The end of Haigh's spree of petty crime and murder came when he identified his next target as a wealthy widow - a fellow resident at the Onslow Court Hotel where he was staying.
As an unmarried, elderly widow with evident personal wealth, she must have seemed to have been the ideal target for Haigh - and it didn't take him long to strike up a relationship with Mrs Durand-Deacon. In conversation she mentioned that she'd had an idea for creating artificial fingernails. To Haigh - now posing as an engineer - this was the perfect pretext under which to lure her to his Crawley "workshop."
Once through the door, he shot her coldly in the back and hauled her body into the acid. Denuding her of her possessions, he took ownership of a lambswool coat and various items of jewellery.
But this time, Haigh had overreached himself. Hardly friendless, Mrs Durand-Deacon was reported missing within 2 days and with Haigh's record of fraud and theft it wasn't long until the police were knocking at his door.

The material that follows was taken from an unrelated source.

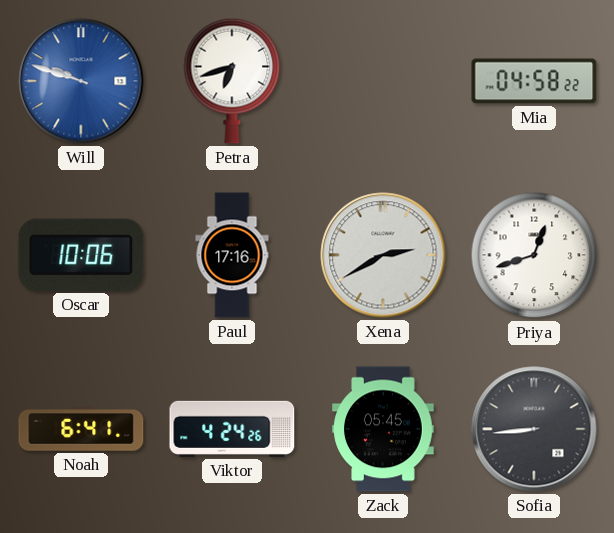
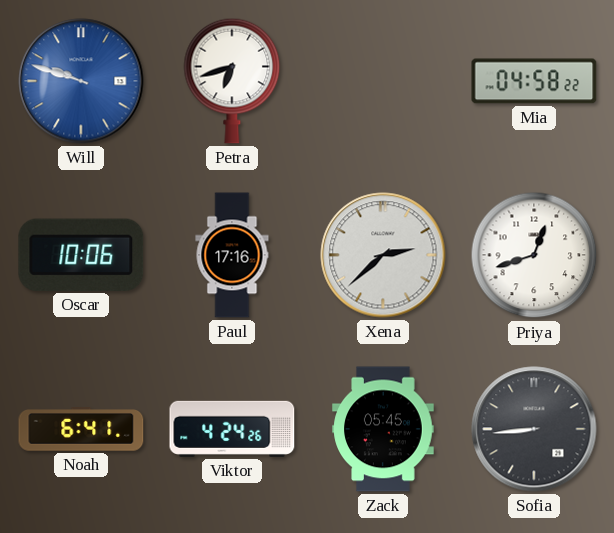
Xena: 2:40 -> 2:38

For Haigh it was the end of the line. When police searched, they found a dry-cleaning ticket for Mrs Durand-Deacon's lambswool coat. More came to light in the form of records pertaining to his earlier victims - the McSwanns and the Hendersons.
Finally, detectives began to examine the 'sludge' found in barrels at the back of the warehouse. The forensic experts soon found 3 human gallstones and the remains of a set of dentures. In court, these would conclusively prove to have come from Mrs Durand-Deacon and put the noose around Haigh's neck.